Writing about failure takes vulnerability - if you’re willing to admit what you failed, why, and what you learned. Otherwise it’s just venting and complaining. Let me try to distill what I’ve learned. (Again, I don’t hazard that my regular readers actually care about my thoughts - just my technical and business tips I share - but I think there’s valuable business-related and self-help related items in this summary list).
Know your limitations in business. I have more of an operations mind, less of a sales and marketing mind. I think in the future I need to partner with the skill, ability and desire to market and drive sales.
Understand that both partners need to equally love the product. Joel is freaken amazing. But I don’t think his heart was much into the product as I was. Again, he was right, I was just too stubborn to realize that Cloudfront could handle it. But I think if you work with something with a partner, you need to make sure they’re calibrated with you on the desire and mental investment.

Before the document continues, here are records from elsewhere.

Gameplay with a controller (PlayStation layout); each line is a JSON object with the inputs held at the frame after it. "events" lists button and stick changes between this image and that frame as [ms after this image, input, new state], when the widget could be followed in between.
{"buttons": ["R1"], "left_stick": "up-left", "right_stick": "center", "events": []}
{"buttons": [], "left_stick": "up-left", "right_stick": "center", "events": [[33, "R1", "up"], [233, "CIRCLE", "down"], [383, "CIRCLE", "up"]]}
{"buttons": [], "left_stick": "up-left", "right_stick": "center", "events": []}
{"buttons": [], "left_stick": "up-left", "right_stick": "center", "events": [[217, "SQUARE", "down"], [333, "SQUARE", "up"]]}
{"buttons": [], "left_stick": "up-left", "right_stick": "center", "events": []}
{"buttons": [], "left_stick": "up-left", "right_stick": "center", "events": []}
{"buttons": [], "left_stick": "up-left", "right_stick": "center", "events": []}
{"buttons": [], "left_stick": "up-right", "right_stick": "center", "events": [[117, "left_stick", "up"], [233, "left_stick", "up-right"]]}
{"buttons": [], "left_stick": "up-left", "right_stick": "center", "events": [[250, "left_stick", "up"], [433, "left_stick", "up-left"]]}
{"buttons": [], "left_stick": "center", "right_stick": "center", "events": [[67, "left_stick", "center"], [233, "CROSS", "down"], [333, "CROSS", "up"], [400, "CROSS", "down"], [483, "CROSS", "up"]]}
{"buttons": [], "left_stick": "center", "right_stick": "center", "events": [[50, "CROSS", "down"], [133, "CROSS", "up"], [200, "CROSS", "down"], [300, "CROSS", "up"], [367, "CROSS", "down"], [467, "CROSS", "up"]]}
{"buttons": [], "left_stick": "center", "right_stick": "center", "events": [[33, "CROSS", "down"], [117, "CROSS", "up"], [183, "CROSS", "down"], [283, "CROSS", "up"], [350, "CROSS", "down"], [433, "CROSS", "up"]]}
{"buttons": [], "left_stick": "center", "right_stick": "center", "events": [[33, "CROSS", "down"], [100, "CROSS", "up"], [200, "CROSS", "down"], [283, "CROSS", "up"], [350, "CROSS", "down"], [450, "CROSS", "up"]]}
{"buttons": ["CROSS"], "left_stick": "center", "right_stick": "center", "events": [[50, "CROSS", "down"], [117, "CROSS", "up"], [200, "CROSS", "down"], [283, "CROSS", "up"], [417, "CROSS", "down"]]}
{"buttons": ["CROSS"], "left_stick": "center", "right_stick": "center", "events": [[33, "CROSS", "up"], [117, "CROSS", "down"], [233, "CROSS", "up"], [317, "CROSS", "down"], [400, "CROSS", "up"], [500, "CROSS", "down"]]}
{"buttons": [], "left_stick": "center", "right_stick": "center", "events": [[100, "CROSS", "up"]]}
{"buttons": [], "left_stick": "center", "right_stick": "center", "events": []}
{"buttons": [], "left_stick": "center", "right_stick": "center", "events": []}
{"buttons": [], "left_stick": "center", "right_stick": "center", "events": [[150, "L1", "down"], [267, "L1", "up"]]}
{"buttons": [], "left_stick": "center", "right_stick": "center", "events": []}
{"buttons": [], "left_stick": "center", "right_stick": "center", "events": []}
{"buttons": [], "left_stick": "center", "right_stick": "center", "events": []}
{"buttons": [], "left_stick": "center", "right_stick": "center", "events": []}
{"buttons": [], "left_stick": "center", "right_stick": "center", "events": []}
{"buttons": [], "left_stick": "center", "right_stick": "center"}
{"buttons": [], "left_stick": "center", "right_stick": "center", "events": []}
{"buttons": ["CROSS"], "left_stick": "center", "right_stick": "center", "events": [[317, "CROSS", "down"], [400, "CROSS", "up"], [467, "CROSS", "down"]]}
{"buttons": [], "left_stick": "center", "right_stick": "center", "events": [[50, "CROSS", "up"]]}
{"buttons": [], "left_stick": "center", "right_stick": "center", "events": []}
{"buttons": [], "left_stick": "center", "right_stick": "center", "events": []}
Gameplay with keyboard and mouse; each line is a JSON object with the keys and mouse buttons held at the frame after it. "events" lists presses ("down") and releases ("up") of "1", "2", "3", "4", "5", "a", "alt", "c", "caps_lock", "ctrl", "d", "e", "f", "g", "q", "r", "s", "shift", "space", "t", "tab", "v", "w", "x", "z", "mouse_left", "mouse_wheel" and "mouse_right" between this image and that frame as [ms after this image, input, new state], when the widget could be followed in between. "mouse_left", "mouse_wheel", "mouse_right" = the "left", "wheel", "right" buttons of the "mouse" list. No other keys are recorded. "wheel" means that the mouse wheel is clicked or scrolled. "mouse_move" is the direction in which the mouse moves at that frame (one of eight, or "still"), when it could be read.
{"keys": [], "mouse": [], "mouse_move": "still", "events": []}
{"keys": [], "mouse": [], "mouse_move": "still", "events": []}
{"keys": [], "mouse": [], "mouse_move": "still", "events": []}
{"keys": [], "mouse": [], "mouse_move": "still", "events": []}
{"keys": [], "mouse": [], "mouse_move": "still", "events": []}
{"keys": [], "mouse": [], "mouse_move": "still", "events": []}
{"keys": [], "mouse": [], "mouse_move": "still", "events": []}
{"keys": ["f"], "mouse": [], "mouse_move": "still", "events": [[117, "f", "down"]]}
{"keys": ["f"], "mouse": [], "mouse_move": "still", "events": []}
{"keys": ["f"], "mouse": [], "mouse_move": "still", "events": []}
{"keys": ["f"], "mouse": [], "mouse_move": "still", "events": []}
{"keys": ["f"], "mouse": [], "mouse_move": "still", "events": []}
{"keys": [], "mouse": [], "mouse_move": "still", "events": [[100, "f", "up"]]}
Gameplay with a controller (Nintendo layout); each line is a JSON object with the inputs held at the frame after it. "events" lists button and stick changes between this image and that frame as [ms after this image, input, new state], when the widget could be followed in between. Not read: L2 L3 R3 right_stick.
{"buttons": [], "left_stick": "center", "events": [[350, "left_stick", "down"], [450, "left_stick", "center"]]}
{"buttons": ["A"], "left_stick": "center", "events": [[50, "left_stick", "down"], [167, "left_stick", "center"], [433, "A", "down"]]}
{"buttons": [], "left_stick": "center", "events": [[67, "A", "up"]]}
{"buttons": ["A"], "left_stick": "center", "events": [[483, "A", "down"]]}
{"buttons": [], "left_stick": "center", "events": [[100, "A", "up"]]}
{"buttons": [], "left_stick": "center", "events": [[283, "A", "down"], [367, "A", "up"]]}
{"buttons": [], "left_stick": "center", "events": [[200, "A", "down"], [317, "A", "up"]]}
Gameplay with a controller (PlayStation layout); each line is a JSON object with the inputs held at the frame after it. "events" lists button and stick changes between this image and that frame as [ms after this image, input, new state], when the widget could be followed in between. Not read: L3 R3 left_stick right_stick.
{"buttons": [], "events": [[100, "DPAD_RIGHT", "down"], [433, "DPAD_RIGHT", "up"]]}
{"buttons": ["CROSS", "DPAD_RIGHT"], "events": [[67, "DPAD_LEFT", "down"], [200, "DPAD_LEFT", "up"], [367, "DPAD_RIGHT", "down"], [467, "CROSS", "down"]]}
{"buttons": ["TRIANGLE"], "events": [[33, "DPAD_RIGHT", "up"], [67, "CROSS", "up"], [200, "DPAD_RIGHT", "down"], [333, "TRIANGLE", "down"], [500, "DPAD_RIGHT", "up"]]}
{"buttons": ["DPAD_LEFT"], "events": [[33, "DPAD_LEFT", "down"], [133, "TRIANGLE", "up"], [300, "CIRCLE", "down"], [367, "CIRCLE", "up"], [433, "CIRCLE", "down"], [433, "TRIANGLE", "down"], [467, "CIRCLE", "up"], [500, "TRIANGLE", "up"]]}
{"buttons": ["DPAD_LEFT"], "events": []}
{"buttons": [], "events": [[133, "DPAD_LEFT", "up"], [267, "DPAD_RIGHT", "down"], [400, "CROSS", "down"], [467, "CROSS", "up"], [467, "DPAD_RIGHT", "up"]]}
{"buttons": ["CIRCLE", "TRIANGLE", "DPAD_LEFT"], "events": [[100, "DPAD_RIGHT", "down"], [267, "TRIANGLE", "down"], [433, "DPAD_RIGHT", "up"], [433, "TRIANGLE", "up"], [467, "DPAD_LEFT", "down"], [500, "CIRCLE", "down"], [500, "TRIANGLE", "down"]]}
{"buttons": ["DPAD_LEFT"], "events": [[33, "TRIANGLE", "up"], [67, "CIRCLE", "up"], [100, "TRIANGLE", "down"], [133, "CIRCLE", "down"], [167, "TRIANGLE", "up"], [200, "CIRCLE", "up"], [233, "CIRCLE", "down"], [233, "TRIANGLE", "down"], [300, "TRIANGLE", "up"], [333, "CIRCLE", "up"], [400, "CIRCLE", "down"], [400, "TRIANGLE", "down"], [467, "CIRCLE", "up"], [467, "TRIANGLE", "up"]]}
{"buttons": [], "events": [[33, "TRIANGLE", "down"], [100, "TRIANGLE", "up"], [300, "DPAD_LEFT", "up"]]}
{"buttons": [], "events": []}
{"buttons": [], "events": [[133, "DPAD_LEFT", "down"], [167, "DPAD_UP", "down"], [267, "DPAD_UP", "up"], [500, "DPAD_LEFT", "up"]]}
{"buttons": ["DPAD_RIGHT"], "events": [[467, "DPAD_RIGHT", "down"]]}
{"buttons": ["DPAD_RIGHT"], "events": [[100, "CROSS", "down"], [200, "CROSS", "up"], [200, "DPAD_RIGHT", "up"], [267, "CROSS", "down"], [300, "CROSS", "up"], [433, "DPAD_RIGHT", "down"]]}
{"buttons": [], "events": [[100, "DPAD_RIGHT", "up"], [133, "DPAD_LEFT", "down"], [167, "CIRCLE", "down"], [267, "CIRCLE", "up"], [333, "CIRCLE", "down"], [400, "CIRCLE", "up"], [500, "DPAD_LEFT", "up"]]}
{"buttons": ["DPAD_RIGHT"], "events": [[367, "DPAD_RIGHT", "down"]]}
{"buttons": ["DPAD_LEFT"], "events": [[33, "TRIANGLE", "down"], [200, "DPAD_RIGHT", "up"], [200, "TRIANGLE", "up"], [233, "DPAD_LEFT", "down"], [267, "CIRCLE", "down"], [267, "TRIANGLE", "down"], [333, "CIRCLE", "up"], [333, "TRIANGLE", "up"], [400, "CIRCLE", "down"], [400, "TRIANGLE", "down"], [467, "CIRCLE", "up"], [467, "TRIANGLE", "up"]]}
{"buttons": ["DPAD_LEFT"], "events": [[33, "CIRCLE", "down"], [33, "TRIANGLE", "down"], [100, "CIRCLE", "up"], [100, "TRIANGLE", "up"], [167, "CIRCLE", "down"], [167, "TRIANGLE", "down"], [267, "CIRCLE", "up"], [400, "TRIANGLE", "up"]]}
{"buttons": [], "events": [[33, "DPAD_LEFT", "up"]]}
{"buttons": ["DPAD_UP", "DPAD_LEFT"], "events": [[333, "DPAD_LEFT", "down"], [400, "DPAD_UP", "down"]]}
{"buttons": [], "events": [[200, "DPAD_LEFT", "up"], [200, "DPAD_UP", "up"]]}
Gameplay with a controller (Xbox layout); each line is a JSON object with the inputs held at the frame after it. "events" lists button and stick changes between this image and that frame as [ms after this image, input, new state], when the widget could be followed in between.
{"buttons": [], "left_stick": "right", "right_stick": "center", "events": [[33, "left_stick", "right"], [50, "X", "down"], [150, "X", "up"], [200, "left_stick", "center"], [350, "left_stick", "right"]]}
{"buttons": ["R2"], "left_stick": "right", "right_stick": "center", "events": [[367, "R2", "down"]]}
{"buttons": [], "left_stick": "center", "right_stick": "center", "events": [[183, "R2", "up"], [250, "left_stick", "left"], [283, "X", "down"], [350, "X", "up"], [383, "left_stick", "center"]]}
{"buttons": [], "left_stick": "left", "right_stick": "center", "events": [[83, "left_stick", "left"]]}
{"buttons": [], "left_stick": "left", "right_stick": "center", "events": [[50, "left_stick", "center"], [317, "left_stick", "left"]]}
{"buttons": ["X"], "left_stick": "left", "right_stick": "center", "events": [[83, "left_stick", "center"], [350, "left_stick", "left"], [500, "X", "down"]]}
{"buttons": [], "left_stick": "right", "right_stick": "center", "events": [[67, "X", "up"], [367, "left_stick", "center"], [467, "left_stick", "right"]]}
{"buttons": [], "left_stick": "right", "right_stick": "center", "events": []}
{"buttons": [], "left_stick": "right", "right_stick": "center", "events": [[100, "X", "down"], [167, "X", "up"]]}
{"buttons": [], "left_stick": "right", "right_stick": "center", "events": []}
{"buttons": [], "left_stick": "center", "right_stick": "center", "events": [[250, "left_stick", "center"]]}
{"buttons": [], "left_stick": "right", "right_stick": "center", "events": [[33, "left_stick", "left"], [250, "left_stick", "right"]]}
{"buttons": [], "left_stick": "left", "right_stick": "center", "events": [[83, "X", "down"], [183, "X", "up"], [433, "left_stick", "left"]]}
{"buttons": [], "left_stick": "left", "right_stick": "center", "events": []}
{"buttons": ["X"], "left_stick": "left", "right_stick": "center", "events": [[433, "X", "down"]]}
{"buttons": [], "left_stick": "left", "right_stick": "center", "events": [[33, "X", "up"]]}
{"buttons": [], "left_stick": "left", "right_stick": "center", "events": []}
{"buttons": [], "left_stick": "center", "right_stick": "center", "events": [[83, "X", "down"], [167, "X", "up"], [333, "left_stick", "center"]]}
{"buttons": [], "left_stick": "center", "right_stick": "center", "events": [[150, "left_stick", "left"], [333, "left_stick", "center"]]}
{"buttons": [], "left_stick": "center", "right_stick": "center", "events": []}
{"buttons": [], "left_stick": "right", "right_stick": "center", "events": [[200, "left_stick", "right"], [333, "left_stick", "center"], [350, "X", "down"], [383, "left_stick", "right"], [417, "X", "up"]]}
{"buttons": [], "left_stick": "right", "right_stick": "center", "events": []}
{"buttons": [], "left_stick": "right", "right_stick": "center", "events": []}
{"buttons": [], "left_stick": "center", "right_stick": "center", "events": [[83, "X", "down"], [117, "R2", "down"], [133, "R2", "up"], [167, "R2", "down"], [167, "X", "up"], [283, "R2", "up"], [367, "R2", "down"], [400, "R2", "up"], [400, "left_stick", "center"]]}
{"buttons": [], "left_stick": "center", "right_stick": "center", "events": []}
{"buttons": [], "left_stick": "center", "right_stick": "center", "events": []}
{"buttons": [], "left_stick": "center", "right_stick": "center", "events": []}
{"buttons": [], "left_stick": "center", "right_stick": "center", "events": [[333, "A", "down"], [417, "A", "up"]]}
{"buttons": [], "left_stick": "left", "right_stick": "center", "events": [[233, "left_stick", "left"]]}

Know your customer. I didn’t really narrow in on my customer right. It was someone who would know enough to change their DNS, but not want to set up a redirect in Cloudflare or on a server. It was someone who was potentially needing a complex redirect, would be willing to pay me for it, but didn’t want to set it up. It was kind of a narrow sub-set of people. Yeah, I did dogfood my own product, but… yeah. Turns out it was a customer segment I didn’t want to support either. Almost one of those knows just enough to be dangerous group.
Honestly, I got a bit depressed when I realized it was time to shut down RedirectURL. Another failure. But, I did learn a lot. And getting rid of non-performing projects, products and assets lowers the cognitive load - so I can be ready to do something new, and even better!
Remember, failing is part of learning. If you move on and learn, shutting things down is not giving up.